*Selected passage*
PARIS.- Vhils announced the opening of two solo exhibitions by in Paris: Fragments Urbains at Le Centquatre-Paris, and Décombres at Magda Danysz Gallery.
The two exhibitions in Paris fall in line with the body of work I've been developing over the years, which has been mainly focused on raising issues in connection with and reflecting on the dominant model of globalised development and the nature of contemporary urban societies.
FRAGMENTS URBAINS
First monographic exhibition by Alexandre Farto aka VHILS
Centquatre-Paris
20 May 29 July, 2018
Opening: 19 May, 2pm
Address: 5 Rue Curial, 75019 Paris, France
The exhibition at Le Centquatre-Paris features a variety of unique installations occupying the rooms and central patio of the cultural institution. Comprising a blend of new media and some of the artists signature bodies of work, each room showcases a different installation exploring a different medium, including: video, carved wooden doors, Styrofoam sculptures, layers of carved posters, and others.

*Extracted data*
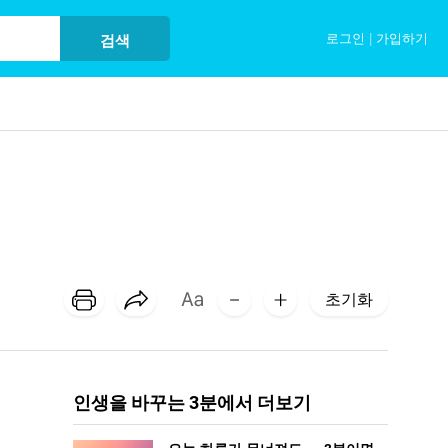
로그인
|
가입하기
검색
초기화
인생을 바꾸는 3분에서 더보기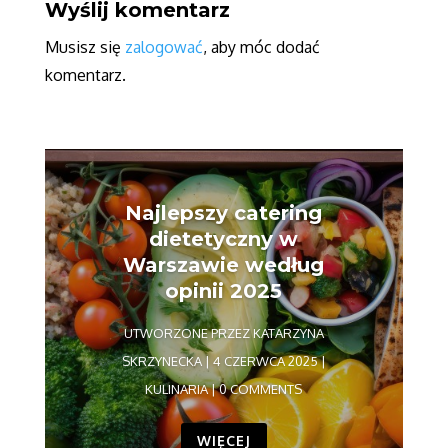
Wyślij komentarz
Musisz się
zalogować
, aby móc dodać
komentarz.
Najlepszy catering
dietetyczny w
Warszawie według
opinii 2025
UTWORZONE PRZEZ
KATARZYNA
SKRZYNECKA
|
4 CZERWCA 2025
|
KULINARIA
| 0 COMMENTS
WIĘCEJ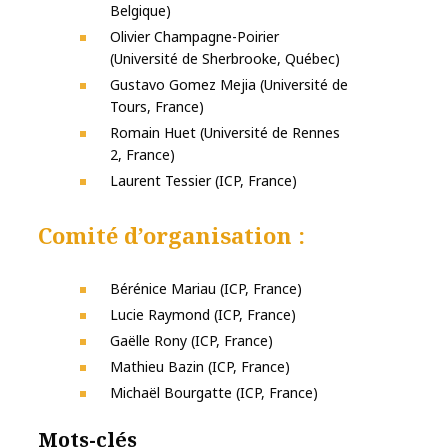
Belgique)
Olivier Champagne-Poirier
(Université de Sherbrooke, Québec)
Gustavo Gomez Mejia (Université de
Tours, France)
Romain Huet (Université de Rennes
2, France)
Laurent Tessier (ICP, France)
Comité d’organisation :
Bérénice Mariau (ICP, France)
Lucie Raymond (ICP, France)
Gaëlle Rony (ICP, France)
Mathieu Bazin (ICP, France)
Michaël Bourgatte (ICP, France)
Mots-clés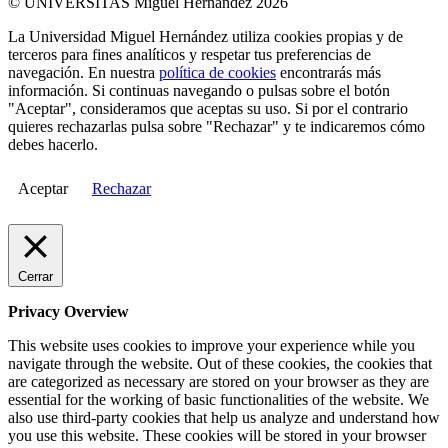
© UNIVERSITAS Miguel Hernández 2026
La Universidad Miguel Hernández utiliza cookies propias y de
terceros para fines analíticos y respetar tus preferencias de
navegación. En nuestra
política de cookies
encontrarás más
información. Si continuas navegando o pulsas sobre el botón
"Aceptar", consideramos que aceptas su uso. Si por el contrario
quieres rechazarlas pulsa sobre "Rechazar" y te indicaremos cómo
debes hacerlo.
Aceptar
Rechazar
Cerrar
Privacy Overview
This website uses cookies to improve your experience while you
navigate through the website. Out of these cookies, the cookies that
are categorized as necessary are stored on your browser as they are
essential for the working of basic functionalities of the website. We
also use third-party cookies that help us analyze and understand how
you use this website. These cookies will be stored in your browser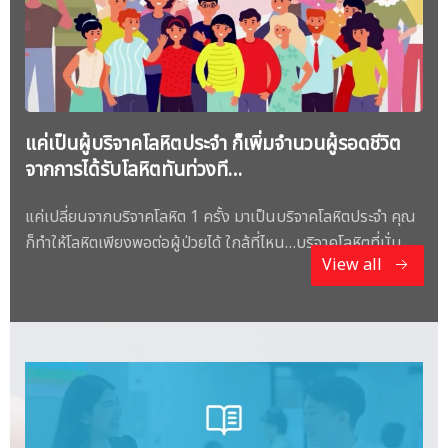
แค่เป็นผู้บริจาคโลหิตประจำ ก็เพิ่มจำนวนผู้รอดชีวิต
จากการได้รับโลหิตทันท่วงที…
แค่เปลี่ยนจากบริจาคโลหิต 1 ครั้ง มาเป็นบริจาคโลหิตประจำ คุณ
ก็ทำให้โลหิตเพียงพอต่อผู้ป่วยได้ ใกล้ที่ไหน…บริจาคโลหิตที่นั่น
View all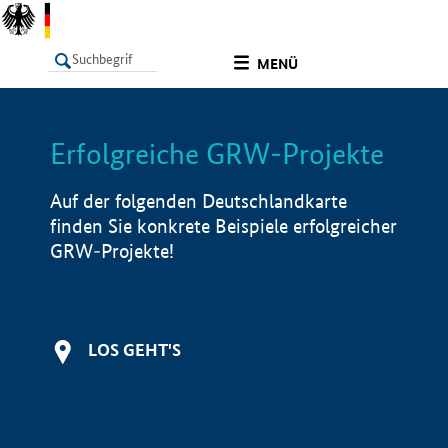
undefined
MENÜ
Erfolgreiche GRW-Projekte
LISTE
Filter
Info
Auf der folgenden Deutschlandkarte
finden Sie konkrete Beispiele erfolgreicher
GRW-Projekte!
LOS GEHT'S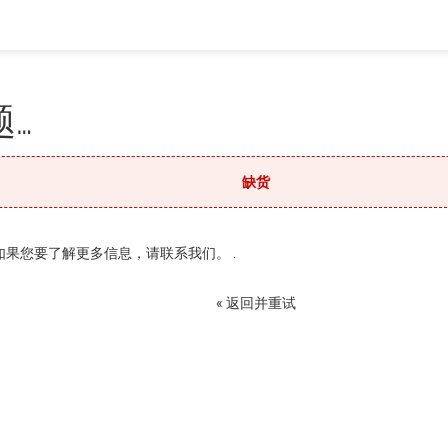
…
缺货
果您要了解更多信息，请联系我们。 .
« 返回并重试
---
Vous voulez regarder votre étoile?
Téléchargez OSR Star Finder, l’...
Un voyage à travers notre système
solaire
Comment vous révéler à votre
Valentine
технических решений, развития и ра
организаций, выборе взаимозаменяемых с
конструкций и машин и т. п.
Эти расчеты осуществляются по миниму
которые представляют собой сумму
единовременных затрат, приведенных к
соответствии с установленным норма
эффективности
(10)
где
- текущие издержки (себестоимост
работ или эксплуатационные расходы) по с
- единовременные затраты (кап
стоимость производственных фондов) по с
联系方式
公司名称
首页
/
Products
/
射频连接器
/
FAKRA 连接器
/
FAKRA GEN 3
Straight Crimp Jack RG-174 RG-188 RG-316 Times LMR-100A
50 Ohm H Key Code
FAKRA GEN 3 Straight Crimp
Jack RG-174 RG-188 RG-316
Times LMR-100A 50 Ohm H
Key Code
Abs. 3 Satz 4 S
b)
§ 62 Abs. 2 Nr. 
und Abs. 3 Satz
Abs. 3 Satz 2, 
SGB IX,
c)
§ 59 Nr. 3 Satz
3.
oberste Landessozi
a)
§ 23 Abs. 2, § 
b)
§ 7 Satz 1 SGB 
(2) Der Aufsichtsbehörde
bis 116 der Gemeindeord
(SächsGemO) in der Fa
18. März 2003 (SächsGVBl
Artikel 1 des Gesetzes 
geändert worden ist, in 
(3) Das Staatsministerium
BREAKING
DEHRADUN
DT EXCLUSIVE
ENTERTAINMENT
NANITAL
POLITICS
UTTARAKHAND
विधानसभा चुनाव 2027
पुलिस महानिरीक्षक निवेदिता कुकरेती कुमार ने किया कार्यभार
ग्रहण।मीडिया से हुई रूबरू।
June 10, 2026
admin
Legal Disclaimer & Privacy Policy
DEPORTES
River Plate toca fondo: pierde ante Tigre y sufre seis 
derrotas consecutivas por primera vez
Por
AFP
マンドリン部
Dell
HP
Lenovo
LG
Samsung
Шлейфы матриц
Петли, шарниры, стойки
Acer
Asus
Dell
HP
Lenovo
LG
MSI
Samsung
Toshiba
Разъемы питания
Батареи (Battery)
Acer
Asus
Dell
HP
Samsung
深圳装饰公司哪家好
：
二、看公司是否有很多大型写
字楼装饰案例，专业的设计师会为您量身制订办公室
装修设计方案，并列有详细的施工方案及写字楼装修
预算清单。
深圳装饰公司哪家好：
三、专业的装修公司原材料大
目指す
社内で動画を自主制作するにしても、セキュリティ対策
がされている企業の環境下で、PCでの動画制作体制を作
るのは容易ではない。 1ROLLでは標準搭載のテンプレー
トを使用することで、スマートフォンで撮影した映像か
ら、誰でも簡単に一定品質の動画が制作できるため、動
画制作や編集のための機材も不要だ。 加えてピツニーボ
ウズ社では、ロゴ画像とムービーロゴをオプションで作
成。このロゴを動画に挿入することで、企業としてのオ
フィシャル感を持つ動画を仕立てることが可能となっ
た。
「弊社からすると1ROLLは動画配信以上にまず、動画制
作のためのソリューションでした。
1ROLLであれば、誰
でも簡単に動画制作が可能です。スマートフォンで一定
---
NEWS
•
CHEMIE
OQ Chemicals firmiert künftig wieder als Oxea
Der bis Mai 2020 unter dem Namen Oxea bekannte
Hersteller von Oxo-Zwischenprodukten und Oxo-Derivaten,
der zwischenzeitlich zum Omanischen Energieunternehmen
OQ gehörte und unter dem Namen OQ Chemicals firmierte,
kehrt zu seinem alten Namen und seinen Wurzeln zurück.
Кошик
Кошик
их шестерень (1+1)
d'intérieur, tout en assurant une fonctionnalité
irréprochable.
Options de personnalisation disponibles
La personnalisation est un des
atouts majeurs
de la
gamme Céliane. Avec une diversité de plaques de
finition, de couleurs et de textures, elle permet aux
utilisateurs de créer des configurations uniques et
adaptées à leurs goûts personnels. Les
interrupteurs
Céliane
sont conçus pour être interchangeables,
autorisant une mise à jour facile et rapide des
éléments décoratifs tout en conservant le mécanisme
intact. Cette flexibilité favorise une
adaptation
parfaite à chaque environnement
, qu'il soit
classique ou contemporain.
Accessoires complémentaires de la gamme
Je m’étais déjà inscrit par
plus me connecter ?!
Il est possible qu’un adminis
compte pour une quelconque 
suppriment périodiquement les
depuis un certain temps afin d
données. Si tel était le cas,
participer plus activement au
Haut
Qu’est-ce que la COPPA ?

*The task*
Return, word for word, the part of the Vhils exhibition announcement that opens with "PARIS.- Vhils announced" and closes with "contemporary urban societies.".

*Exercise response*
PARIS.- Vhils announced the opening of two solo exhibitions by in Paris: Fragments Urbains at Le Centquatre-Paris, and Décombres at Magda Danysz Gallery.
The two exhibitions in Paris fall in line with the body of work I've been developing over the years, which has been mainly focused on raising issues in connection with and reflecting on the dominant model of globalised development and the nature of contemporary urban societies.